Souq.com’s website has 24 million visitors a month and 10 million of those – almost 40 per cent – navigate to it from a mobile device.
“Our conversion rate through mobile is double the conversion rate on the web. We don’t do anything specific to convert them; people using mobile just seem to convert better,” said Mahen Aser, general manager of souq.com.
Its mobile app has been downloaded 1.7 million times, he said.
A recent report from the research and advisory company BIA/Kelsey showed that 61 per cent of businesses had “excellent leads” from calls started by browsing on a mobile device.
The e-commerce boom in the US and beyond has taken its time in taking hold in the UAE and the wider region.
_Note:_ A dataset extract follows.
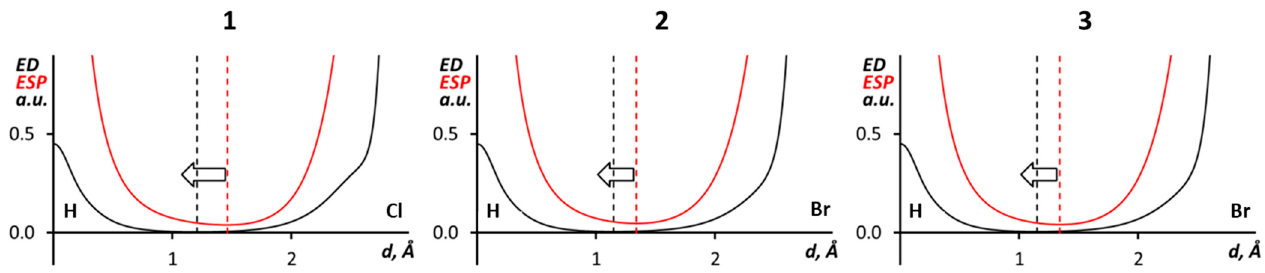
Figure 6. The ED and ESP 1D profiles along the H ∙∙∙ X bond paths for the ( 1 ) 2 (left), ( 2 ) 2 (middle), and ( 3 ) 2 (right) dimeric clusters of type I.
It is largely down to geography, with 19 countries in the Mena region, involving complicated customs processes, cumbersome payment systems and a cash-on-delivery (COD) demand that increases costs for the retailer.
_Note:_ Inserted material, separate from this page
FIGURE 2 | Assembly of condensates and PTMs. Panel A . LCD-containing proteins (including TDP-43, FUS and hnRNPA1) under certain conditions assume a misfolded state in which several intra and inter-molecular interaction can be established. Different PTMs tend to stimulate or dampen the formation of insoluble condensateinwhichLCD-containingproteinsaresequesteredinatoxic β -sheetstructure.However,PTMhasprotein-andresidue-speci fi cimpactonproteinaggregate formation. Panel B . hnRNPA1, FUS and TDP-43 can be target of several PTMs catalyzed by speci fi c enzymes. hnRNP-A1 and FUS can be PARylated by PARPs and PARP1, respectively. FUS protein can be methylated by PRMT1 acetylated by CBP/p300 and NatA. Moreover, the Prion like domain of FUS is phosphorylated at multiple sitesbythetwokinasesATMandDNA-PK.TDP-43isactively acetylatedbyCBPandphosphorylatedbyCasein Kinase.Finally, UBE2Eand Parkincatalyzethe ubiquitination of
Mr Aser said: “Seventy-six per cent of our transactions are COD, it is simply part of the ecosystem. We have managed to increase the number of transactions from only 20 per cent on credit cards and prepay to 30 per cent in the UAE [over the past year].”
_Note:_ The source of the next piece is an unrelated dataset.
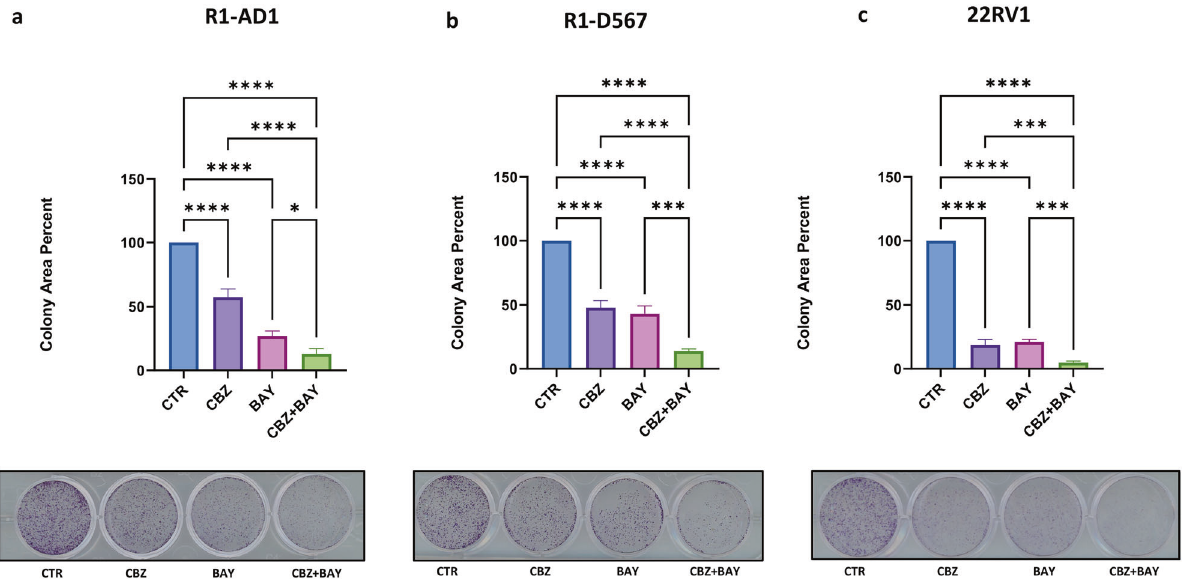
Fig. 4 Mps1i BAY potentiates ef fi cacy of CBZ treatment independent of AR status. Cells: R1-AD1 (AR-FL, a ), R1-D567 (AR-DLBD, b ) and 22Rv1 (AR-FL + AR-DLBD, c ) were treated with CBZ (0.1 nM), BAY (3 nM R1-AD1, 1 nM R1-D567, 4 nM 22RV1) or combination for 24 h in triplicates. Colonies were stained with crystal violet 7 days later. ImageJ was used to calculate the area of the colonies (top); representative images (bottom). Experiments were repeated at least three times in triplicates; representative results are shown. In a – c , columns: mean; error bars: standard deviation. * p < 0.1; ** p < 0.01; *** p < 0.001; **** p <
According to the business consultants Nielsen, with 78 per cent, the UAE has easily one of the highest smartphone penetration rates in the Middle East, North Africa and Pakistan region. And 81 per cent of mobile owners aged 16 to 34 now own smartphones, and penetration is also rising steadily among other age groups.
Dubizzle, the classified ads site ranked the sixth most popular in the Middle East, is now catering to mobile screens.
“The mobile traffic to our website is growing substantially and this is how we see the business going forward,” said Barry Judge, the general manager of dubizzle UAE.
“We have been focusing on mobile and directing our efforts towards the mobile space. We have noticed an increase in the mobile traffic against desktop users: dubizzle Mena reached 34 per cent mobile traffic in 2014, compared to 24 per cent in the same period last year.
“We are releasing an improved version of our mobile app this month to cater to and increase the mobile traffic.”
The UAE government’s desire to develop electronic portals for its services has also spurred the trend.
“Since the start of 2014 business has jumped 50 per cent with many customers wanting to enhance their mobile offering,” said Mohammed Ilyas, chief technical officer with the web and mobile designer DeviceBee. “It is a function of the government’s push into the smart government sphere.”
Centrepoint, home of Splash, ShoeMart, Babyshop and Lifestyle is also developing platforms to meet demand for mobile retailing.
Shyam Sunder, deputy general manager of marketing for Centrepoint said: “We are in the process of developing a new mobile-optimised site that will be responsive to the device that consumers are browsing on.
“Even physical shops know that getting marketing messages to their consumer on the go is key to driving sales.”
About 65 per cent of all traffic on its website now comes through a mobile device, Mr Sunder said.